In Step 2, I don't understand the part "for otherwise, two points would belong to the same orbit and the restriction of $\pi$ to $U_\alpha$ would not be injective". What two points? If $g\ne e$ and $U_\alpha\cap gU_\alpha\ne \emptyset$, then $y\in U_\alpha\cap gU_\alpha$. And we also know $x\in U_\alpha$. Either $x\ne y$ or $x=y$ (and it may happen that $x$ is the only point in the intersection). But in either case, I don't understand why the result follows. In the former case, why must $y$ lie in the same orbit as $x$? In the latter case, if $x$ is the only point in the intersection, where does the second point come from?

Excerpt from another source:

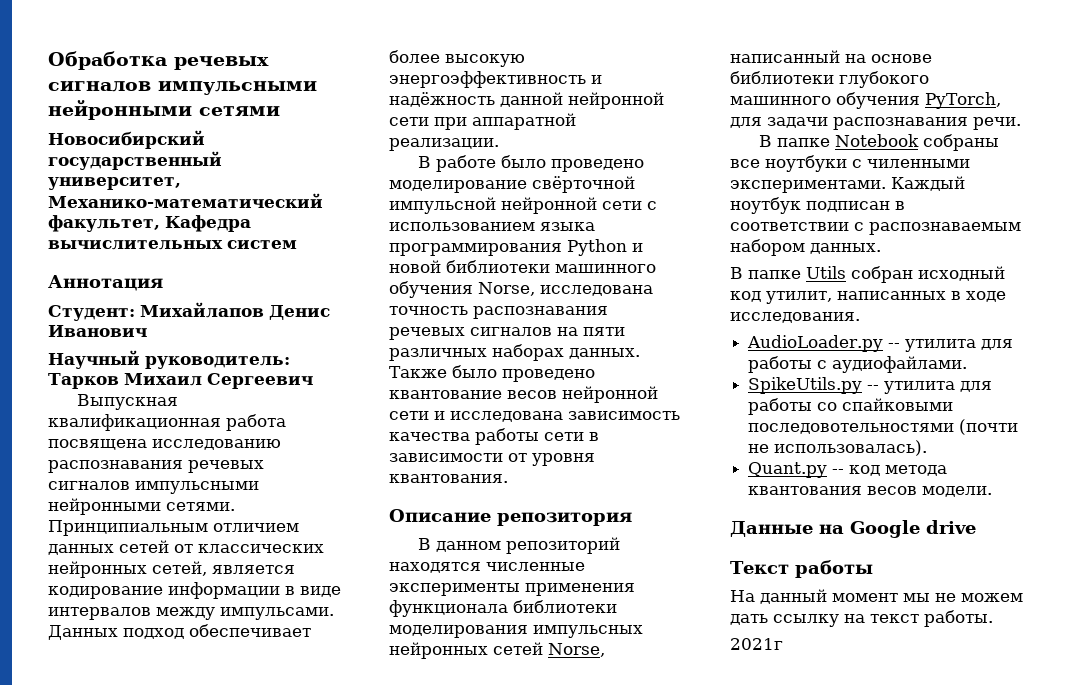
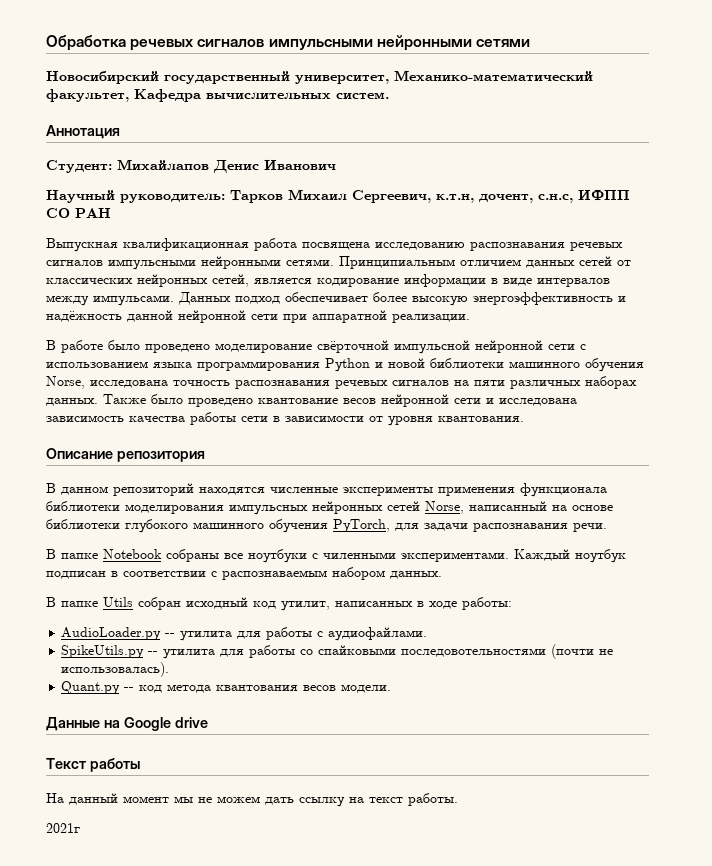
[227,240,297,249] систем -> [336,91,389,99] систем.
[207,373,313,389] Сергеевич -> [352,189,630,203] [46,207,111,218] Сергеевич, к.т.н, дочент, с.н.с, ИФПП СО РАН
[730,312,860,323] исследования. -> [462,597,512,610] работы:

Assume that $\pi$ is a covering map.
(1) Each $g \in G$ is a covering transformation because $g$ is a homeomorphism such that $\pi \circ g = \pi$ (the latter is due to the definition of $X / G$ as the set of orbits under the action of $G$).
(2) No $g \in G \setminus \{ e \}$ has a fixed point:
We know that a covering transformation is uniquely determined by its value on a single point because $X$ is path connected. Hence $e$ is the only covering transformation having a fixed point.
Now assume $g(U_\alpha) \cap U_\alpha \ne \emptyset$, where $g \ne e$.
So let $y \in g(U_\alpha) \cap U_\alpha$. Let $z \in U_\alpha$ be the unique point such that $g(z) = y$. We have $z \ne y$ (if $z = y$, then $g$ would have a fixed point). But then $z,y$ belong to same orbit, i.e. we get $\pi(z) = \pi(y)$. This means that $\pi : U_\alpha \to V$ is not injective, a contradiction.
Added on request:
What Munkres proves in Step 2 is actually the following:
Let $\pi : X \to B$ be a covering map with a path connected $X$. Then the group $\mathcal{C}(X,\pi,B)$ of covering transformations acts properly discontinuously on $X$.
Start with $x \in X$ and do the same as above until you get $z, y \in U_\alpha$. Since $\pi \circ g = \pi$, you get $\pi(y) = \pi g(z) = \pi(z)$ which shows that $\pi : U_\alpha \to V$ is not injective.
Munkres applies this to $\pi : X \to X/G$. At this point he only uses the fact $G \subset \mathcal{C}(X,\pi,X/G)$ (see (1) above). That $G = \mathcal{C}(X,\pi,X/G)$ is shown in Step 3.